§ **Written task**:
Reproduce the forum excerpt below about sheathing and plywood for hive bodies and covers in full, word for word.

§ **Extract to read**:
_ _ _ _

I purchased it for about $31 a sheet. They make a 7/16" zip system panel (same stuff with a vapor barrier), but the thinnest sheathing is 1/2".

It is very dense stuff. 1 1/2" 1/4" crown SS staples were not always penetrating completely. They recommend screwing for proper flooring jobs.


----------



## shannonswyatt (May 7, 2012)

I ran into the same thing with staples. I glued it though and I may have used some long finish nails


----------



## BEES4U (Oct 10, 2007)

16-1/4" X 21-1/2" ( Can make some nice 8F bottoms and or covers.

Regards,
Ernie


----------



## PAHunter62 (Jan 26, 2011)

John Pluta posted a YouTube video on making combo top/bottom boards with pressure treated plywood ... I'm thinking of making up a bunch of these for my custom 6 frame medium NUCs.

https://youtu.be/Hnt4Gb_c7aw


----------



## AAIndigo (Jun 14, 2015)

Pressure treated plywood will warp.
I just made a few nucs and top covers with 1/2" MDO. This is a dense plywood with a paper face used by sign companies. You can get it at a lumber yard. Comes in 1/2 and 3/4". I used cleats on my top covers, glued and screwed. I sunk the heads and used car bondo. Sanded and painted.

_ _ _ _

§ **Dataset rows**:
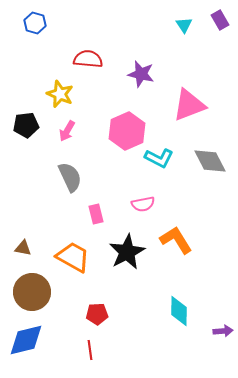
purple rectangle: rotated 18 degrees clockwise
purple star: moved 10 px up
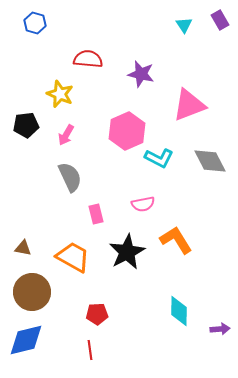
pink arrow: moved 1 px left, 4 px down
purple arrow: moved 3 px left, 2 px up
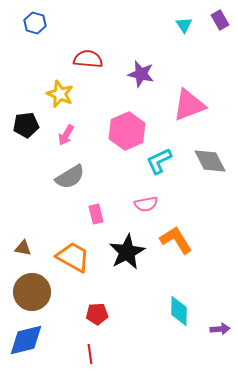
cyan L-shape: moved 3 px down; rotated 128 degrees clockwise
gray semicircle: rotated 84 degrees clockwise
pink semicircle: moved 3 px right
red line: moved 4 px down
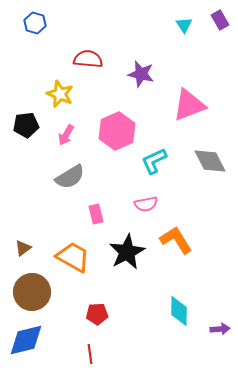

_ _ _ _

§ **Final result**:
I purchased it for about $31 a sheet. They make a 7/16" zip system panel (same stuff with a vapor barrier), but the thinnest sheathing is 1/2".

It is very dense stuff. 1 1/2" 1/4" crown SS staples were not always penetrating completely. They recommend screwing for proper flooring jobs.


----------



## shannonswyatt (May 7, 2012)

I ran into the same thing with staples. I glued it though and I may have used some long finish nails


----------



## BEES4U (Oct 10, 2007)

16-1/4" X 21-1/2" ( Can make some nice 8F bottoms and or covers.

Regards,
Ernie


----------



## PAHunter62 (Jan 26, 2011)

John Pluta posted a YouTube video on making combo top/bottom boards with pressure treated plywood ... I'm thinking of making up a bunch of these for my custom 6 frame medium NUCs.

https://youtu.be/Hnt4Gb_c7aw


----------



## AAIndigo (Jun 14, 2015)

Pressure treated plywood will warp.
I just made a few nucs and top covers with 1/2" MDO. This is a dense plywood with a paper face used by sign companies. You can get it at a lumber yard. Comes in 1/2 and 3/4". I used cleats on my top covers, glued and screwed. I sunk the heads and used car bondo. Sanded and painted.